Posts Tagged ‘muscles’

Kids and Steriods

Sunday, November 25th, 2007

 Teenagers, looking up to those elite athletes whose muscles ripple with steroid-enhanced power, are picking up some dangerous training tips, health experts warn. Several national youth surveys estimate steroid use by high school boys at 4-6%, up to 12% in one study, and about 2% for girls. And the numbers are rising. “I’d say 500,000 to 600,000 kids in the U.S. have used these drugs at some time,” says researcher Charles Yesalis, professor of exercise and sport science at Penn State. “Right now steroid use is at an all-time high.”

Check out the pictures of a 15 year old named Tammy.

Those are the biggest guns I have ever scene on an asian 15 year old.  I heard she is trying to qualify for the olympic water polo team in 08.

 

Here Tammy is westling a 23 year old math student at SJSU.  Look at all that rage!!!!!  If you had to ask, she won.

 

Yesalis, author of Performance Enhancing Substances in Sport and Exercise, cites a study published in 2000 that found prevalent use among eighth-graders similar to that of high school seniors. “We’ve shown use down to seventh-grade level,” he says. “It’s scary for anybody to use these drugs, but in particular women and children.” A 1999 Youth Risk Behavior Surveillance study by the Centers for Disease Control and the 2001 Monitoring the Future survey both show steady growth in steroid use by eighth- to 12th-graders.

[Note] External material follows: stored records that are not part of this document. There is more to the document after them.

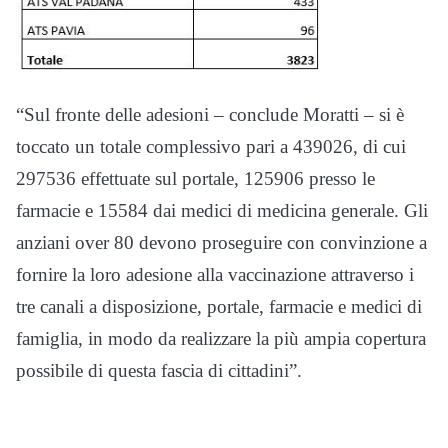
“Sul fronte delle adesioni – conclude Moratti – si è
toccato un totale complessivo pari a 439026, di cui
297536 effettuate sul portale, 125906 presso le
farmacie e 15584 dai medici di medicina generale. Gli
anziani over 80 devono proseguire con convinzione a
fornire la loro adesione alla vaccinazione attraverso i
tre canali a disposizione, portale, farmacie e medici di
famiglia, in modo da realizzare la più ampia copertura
possibile di questa fascia di cittadini”.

It is not only young athletes who use them, says Yesalis. Because steroids can help turn a 100-pound weakling into a buff beach stud, they “make a young person feel more popular, more sexually attractive,” he says. But there is a price to pay. Anabolic steroids are synthetic drugs related to male hormones. They’re used medically to help AIDS patients improve strength and appetite and to treat men for delayed puberty, impotence and hypogonadism, a condition in which the testes are underactive.

For young athletes, steroids increase muscle mass and strength and shorten the time for muscles to recover from a workout. They also have the psychological effect of boosting assertiveness, giving a “pumped-up mental attitude,” DiNubile says.